Cuil shows us how not to launch a search engine
Google challenger Cuil launched last night in blaze of glory. And it went down in a ball of flames. Immediately after launch, the criticism started to pile on: results were incomplete, weird, and missing.The various articles on Cuil's failure revealed much about their architecture. Apparently they are categorizing a user query into a topic and shipping that out to topical servers. While this sort of 'topical partitioning' is interesting, it has zilch to do with relevance ranking... and suffers from a failure-point issue.. if that topic server goes down then queries against that topic will get junk results or zero results
Questions and points of discussion:
- Is it really true that a data schema partition results in a better engine than Google? No, a better engine is made by better relevance. Perhaps this is what the PR/Marketing people focused on rather than relevance.
- How do you simulate load post launch load when you have no idea how widely the free press will be distributed?
- Free post launch press is invaluable to your buisiness.. squandering it might be a deathblow.
- Why not launch more quietly in early adopter tech-press and then go try and get mainstream press when you have proven the system?
- Trading on your status as ex-Googlers (and not early ones at that) seems VERY dubious.
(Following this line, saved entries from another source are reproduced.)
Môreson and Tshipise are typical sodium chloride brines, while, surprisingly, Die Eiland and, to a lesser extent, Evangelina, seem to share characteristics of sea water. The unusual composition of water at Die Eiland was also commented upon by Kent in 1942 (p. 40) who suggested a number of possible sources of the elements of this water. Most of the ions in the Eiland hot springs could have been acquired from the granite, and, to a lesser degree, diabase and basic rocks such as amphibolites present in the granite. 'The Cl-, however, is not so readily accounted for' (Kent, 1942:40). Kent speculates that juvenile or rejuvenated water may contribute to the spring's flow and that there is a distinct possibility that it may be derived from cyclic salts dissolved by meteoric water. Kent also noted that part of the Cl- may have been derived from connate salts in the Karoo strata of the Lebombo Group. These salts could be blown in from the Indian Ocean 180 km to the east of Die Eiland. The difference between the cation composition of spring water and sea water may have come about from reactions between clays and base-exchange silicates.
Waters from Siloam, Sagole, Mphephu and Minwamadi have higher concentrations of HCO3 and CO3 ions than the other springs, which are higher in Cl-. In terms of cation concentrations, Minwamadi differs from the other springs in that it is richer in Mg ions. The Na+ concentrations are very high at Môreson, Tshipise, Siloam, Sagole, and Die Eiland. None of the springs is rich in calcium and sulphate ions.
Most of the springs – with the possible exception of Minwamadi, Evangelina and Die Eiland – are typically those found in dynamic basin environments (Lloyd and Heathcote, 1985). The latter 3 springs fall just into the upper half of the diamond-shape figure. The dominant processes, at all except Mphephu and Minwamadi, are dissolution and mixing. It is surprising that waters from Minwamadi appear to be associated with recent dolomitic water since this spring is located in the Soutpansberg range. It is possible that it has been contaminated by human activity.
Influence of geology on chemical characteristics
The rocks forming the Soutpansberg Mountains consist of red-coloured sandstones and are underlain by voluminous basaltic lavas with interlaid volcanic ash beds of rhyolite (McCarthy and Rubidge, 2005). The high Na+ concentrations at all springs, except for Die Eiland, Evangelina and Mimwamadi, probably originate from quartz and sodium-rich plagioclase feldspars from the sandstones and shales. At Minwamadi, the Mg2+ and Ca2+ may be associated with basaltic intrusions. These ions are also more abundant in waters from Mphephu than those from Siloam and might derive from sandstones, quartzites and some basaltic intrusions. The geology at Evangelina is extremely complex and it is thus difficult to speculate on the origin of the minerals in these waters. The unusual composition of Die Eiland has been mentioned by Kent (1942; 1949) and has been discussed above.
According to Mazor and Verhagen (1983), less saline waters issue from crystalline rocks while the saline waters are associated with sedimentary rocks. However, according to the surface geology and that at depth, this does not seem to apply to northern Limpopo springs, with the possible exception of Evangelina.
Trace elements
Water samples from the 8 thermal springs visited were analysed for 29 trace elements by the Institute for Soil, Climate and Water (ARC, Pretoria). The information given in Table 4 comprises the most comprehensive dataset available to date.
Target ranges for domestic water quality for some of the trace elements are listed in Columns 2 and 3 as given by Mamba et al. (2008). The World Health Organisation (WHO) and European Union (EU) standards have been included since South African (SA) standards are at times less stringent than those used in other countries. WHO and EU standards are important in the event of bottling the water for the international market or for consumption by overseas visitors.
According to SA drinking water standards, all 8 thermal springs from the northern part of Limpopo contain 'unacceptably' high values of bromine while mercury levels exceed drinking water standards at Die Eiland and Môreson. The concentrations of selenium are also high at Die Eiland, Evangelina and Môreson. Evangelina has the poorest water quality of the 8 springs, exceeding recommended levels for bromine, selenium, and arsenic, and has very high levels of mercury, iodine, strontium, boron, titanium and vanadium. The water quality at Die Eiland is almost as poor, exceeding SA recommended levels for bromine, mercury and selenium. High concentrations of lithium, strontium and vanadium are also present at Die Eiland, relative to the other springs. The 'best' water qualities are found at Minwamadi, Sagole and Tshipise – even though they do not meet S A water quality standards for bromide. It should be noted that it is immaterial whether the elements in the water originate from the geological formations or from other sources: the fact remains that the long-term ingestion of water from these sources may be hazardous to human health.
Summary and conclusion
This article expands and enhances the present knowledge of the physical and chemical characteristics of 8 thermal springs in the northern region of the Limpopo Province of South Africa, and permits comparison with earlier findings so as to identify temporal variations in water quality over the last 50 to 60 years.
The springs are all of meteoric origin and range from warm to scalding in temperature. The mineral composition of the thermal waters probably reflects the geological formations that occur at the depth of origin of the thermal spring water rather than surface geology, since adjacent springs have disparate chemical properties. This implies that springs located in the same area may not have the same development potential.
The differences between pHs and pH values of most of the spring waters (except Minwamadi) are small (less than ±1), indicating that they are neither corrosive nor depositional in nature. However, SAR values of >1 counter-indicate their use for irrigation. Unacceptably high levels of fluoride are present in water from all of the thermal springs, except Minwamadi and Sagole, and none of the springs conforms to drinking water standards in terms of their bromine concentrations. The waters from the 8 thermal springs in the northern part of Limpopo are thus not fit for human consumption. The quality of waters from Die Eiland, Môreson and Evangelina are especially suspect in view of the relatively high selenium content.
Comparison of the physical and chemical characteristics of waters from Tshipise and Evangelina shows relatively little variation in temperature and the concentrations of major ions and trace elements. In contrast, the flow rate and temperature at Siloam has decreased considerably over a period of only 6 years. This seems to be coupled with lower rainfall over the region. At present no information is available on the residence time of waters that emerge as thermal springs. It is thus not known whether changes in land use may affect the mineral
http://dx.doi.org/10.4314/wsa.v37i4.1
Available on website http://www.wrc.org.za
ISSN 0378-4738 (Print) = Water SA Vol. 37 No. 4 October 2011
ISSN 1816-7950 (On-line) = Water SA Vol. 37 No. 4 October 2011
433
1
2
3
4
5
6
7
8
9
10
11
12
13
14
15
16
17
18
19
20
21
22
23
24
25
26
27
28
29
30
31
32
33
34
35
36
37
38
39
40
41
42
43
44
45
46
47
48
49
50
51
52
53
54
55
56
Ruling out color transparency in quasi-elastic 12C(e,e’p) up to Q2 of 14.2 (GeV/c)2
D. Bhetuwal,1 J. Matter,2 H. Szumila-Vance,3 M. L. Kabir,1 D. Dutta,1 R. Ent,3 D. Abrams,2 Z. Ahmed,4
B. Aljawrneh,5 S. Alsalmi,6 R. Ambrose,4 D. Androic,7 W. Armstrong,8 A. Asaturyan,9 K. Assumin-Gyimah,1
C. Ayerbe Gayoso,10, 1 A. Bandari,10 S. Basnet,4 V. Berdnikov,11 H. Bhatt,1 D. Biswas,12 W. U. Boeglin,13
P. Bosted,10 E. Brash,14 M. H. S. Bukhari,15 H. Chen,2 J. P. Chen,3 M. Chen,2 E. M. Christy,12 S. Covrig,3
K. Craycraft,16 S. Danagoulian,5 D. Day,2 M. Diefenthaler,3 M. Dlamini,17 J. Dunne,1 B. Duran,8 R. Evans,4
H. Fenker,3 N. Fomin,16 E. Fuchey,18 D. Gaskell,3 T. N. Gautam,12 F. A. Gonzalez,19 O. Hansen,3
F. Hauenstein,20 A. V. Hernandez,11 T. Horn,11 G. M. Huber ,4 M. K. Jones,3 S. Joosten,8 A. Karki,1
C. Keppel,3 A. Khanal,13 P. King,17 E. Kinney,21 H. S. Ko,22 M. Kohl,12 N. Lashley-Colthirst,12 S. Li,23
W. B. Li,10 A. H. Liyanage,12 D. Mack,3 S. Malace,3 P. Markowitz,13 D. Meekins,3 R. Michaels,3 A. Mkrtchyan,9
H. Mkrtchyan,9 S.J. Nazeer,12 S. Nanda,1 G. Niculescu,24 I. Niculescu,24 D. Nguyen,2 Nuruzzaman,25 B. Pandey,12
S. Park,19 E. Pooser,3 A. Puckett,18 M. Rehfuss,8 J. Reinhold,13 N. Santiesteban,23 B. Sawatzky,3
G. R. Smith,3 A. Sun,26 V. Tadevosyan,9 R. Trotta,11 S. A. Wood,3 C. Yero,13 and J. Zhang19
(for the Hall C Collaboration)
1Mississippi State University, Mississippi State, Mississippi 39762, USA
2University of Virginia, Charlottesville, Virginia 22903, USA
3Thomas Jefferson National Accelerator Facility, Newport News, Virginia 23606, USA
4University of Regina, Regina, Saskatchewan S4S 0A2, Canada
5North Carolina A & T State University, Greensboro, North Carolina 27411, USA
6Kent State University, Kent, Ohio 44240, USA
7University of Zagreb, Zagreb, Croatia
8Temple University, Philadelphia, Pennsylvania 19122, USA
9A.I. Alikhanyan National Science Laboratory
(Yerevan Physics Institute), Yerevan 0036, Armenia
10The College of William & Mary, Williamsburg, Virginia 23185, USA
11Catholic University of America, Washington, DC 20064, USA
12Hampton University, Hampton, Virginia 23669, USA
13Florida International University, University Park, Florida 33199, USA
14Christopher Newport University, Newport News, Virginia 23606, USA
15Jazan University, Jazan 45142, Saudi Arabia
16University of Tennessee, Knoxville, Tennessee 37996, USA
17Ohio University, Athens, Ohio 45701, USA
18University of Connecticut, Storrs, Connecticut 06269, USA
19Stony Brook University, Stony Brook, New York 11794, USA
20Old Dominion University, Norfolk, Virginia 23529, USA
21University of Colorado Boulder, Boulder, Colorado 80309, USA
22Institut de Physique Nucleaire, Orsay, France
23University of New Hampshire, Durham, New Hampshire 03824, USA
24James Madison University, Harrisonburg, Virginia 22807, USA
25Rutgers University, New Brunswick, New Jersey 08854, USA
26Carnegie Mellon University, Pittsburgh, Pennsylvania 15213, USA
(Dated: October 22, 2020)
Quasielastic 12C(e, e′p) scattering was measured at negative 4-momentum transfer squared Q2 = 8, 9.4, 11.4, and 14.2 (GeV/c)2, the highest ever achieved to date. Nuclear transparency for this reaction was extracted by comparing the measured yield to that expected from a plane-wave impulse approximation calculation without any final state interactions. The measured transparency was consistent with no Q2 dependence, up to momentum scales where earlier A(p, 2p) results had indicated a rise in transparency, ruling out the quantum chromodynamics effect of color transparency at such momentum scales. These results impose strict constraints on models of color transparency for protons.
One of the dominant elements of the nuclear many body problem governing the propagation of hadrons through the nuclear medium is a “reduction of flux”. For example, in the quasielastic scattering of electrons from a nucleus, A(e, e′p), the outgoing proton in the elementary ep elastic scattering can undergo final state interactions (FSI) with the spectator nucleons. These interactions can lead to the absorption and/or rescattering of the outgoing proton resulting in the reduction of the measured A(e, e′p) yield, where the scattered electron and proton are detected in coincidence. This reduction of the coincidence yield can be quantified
Stand on your own feet rather than someone else's.
- The absolute hottest area of information retrieval research right now is using user click-streams to improve the relevance live and on-line (learning to rank), as well as personalize results. These are differentiating features (if they result in improved relevance).
- Cuil keeps ZERO user history or assigns session/user-ids. This will make it very difficult to follow this trend.. unless they are using someone else's cookies to do the identification via analytics partner (no evidence of this).
- The other hot area of IR research is using semantic analysis and NLP to break away from simple keyword based inverted indicies. Hakia still seems to be doing it better than Cuil... or at least will appear to as long as the topical partitions keep crashing under the load.
- Risk analysis is a fantastic tool in organizing and prioritizing your work on new products.. it seems they missed that part before deciding to launch.
I still think they are wrong to go out as a consumer engine... Enterprise is a better play.. however if their leading market differentiator is a topical partitioning of back end servers.. then they aren't even considering this as individual Enterprise customers may not be big enough to need hundreds of servers to distribute the index like that.
Hindsight is always 20/20 and hope to hell I am not standing there redfaced as software I helped create fails upon high volume launch.